Partners in the Reducing the Social Isolation of Rural Deaf Albertans Project received an Award of Excellence in Community from the Premier’s Council on the Status of Persons with Disabilities on December 3, 2012 at the International Day of Persons with Disabilities celebration in Edmonton.

“Taking positive steps towards the full inclusion of persons with disabilities is no small task,” said Dee Ann Benard, executive director of the Alberta Rural Development Network (ARDN), who accepted the award on behalf of the team.  “But we believe it is [a task] more easily accomplished through the right partnerships. We are proud to be a team of diverse organizations, each providing a unique set of skills and filling a specialized role.”
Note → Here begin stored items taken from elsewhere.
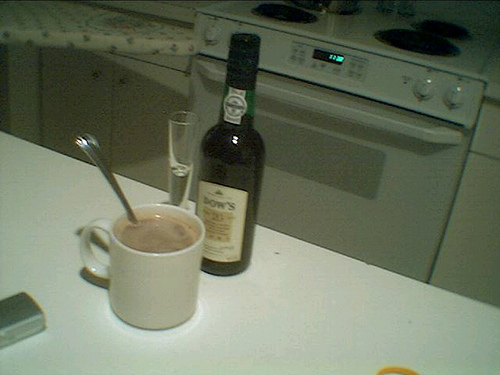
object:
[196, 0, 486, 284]
stove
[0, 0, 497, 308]
cabinet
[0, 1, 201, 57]
ironing board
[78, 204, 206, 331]
coffee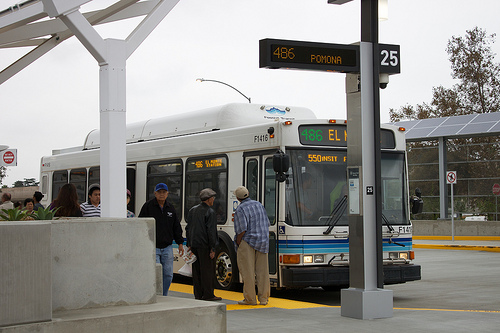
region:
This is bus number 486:
[288, 108, 335, 145]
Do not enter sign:
[2, 142, 26, 177]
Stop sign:
[485, 176, 498, 206]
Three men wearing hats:
[145, 172, 262, 211]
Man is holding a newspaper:
[174, 239, 207, 264]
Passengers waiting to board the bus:
[17, 179, 279, 279]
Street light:
[187, 67, 260, 102]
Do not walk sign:
[436, 160, 468, 192]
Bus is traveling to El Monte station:
[184, 149, 229, 172]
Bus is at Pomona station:
[305, 42, 355, 73]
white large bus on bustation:
[38, 97, 412, 274]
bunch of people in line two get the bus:
[2, 184, 274, 301]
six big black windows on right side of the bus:
[46, 149, 232, 230]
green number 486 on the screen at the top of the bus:
[300, 123, 326, 142]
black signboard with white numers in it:
[375, 42, 401, 70]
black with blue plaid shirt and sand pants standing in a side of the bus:
[235, 187, 272, 301]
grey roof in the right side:
[380, 109, 495, 139]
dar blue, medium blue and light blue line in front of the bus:
[278, 233, 413, 257]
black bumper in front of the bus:
[283, 264, 415, 284]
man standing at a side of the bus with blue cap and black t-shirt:
[138, 181, 180, 298]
The project is a collaboration between several organizations: the Alberta Association of the Deaf (AAD), bringing passion and commitment to identify the issue, shape the project, and ultimately ensure adoption; the University of Alberta, contributing its research capacity and disseminating the results; the Ministry of Health, providing funding and support; and ARDN, bringing together a diverse group for a common goal, creating solutions, and ensuring overall project management. 

Together, they created a three-phase research project to increase access to supports and services for Alberta’s rural deaf community and facilitating enhanced communication among rural deaf Albertans. It will provide deaf Albertans the opportunity to live, work, and play in rural Alberta without the added barriers of social isolation and limited communication.

“We appreciate this recognition from the Premier’s Council,” said Donald McCarthy, president of the AAD.  “This is a fabulous research team and we feel privileged to be working with them on this project to limit isolation through a bilingual approach, looking at communication and conversation access through the use of technology.”

“The council was impressed with the commitment of the project team to identify the issues of social isolation and also identify the solutions,” said Carmen Wyton of the Premier’s Council on the Status of Persons with Disabilities, who, along with Associate Minister Frank Oberle and MLA Cathy Olesen, introduced and presented the award. 

Benard closed her remarks saying that “receiving this award validates our conviction that diverse collaborations, while taking significant time and effort, are worth the investment and can truly make a difference.”